São os olhos da Eugénia – pensou.
- Eugénia? – Perguntou.
Depois de um longo silêncio, apesar do frenesim no teclado de cá para lá e de lá para cá, onde realmente, mesmo à distância, houve amor, paixão, ardor e, porque não dizê-lo tesão, com imagens insinuantes e provocantes ela respondeu a essa pergunta.
- Sim, sou eu.
Cansado dos dedos, perguntou-lhe:
- Então, porque nunca te identificaste?
- Porque desde que o teu filho nos apresentou, fiquei sempre a pensar em ti mas, tinha receio que ao saberes quem eu era, não mais quisesses falar comigo ou, chegar ao ponto que chegou. E agora que sabes quem sou o que me dizes? – Perguntou ela.

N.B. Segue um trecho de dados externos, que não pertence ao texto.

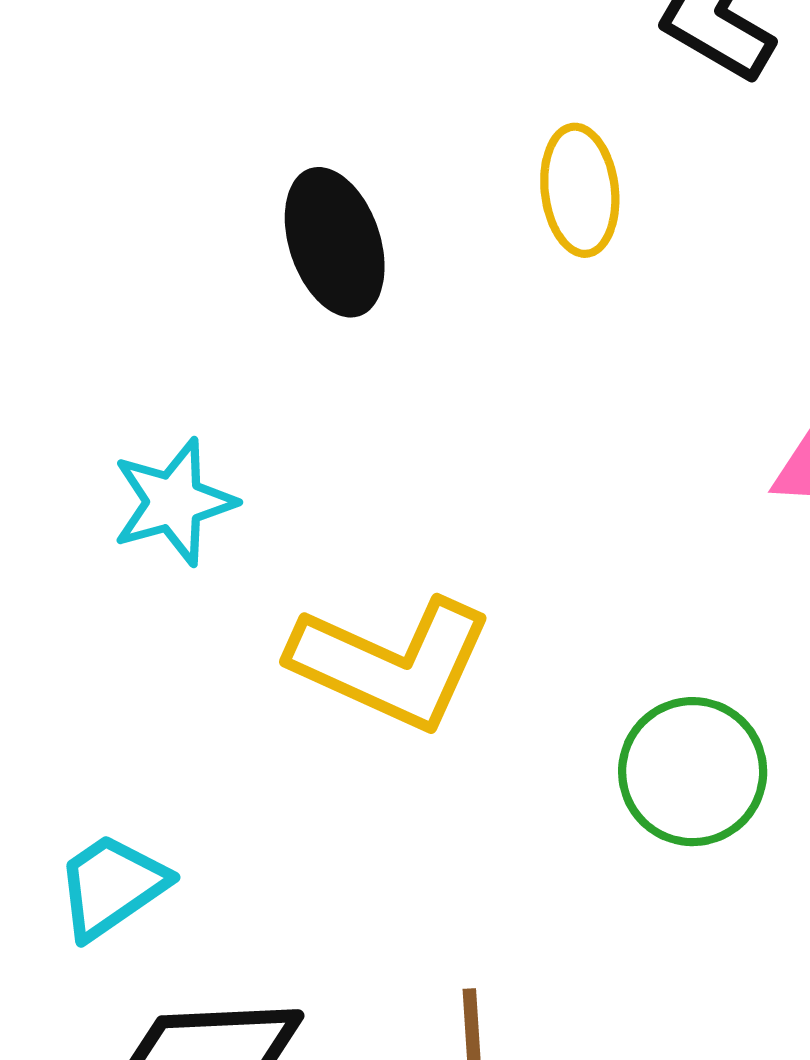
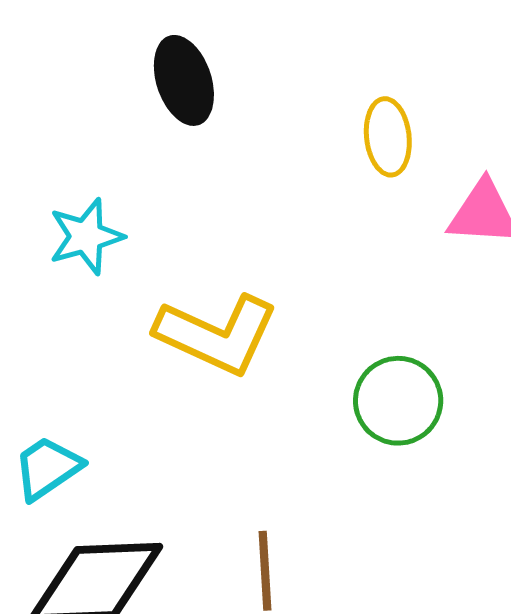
yellow ellipse: (580, 190) -> (388, 137), moved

Belarmino, que também nunca tinha esquecido esses olhos, fetiche para ele, ficou sem saber o que lhe dizer. Na sua mente mil e uma imagens passavam à velocidade da luz. Pensava no que diria o seu filho, já que ele é que os tinha apresentado. Pensava naquelas curvas insinuantes que tinha visto no monitor, e na vontade desalmada que tinha em a possuir num vale de lençóis de cetim numa noite de lua cheia. Pensava na sua mulher, que para além da roupa e da comida, deixava a desejar um pouco. Pensava, pensava, pensava...
- Não me respondes? – Perguntou a Eugénia.
- Vou ter que pensar um pouco, a sério que sim. Não estou a fugir, nem tão pouco a dar-te um fora, mas preciso de tempo para assimilar isto tudo. A realidade e a virtualidade da situação, compreendes-me, não compreendes?
- Claro que sim... Belarmino posso tratar-te pelo verdadeiro nome agora, não posso? Depois de uma pausa respondeu:
- Sim, claro que sim, já não faz sentido o inventado.
- Olha, Belarmino, quero que saibas que não tenho estado a brincar contigo, a sério que não. Também quero que saibas que entre mim e o teu filho, nunca houve nada nem tão pouco irá saber o que quer que seja daqui, aliás, soube o teu nick, não por ele, mas sim por um colega teu, aquele que faleceu há meses atrás no aeroporto. Dou-te uma semana para me dizeres algo, achas razoável?
- Sim, acho. Um beijo então.
- Outro, agora na boca... rss – respondeu ela.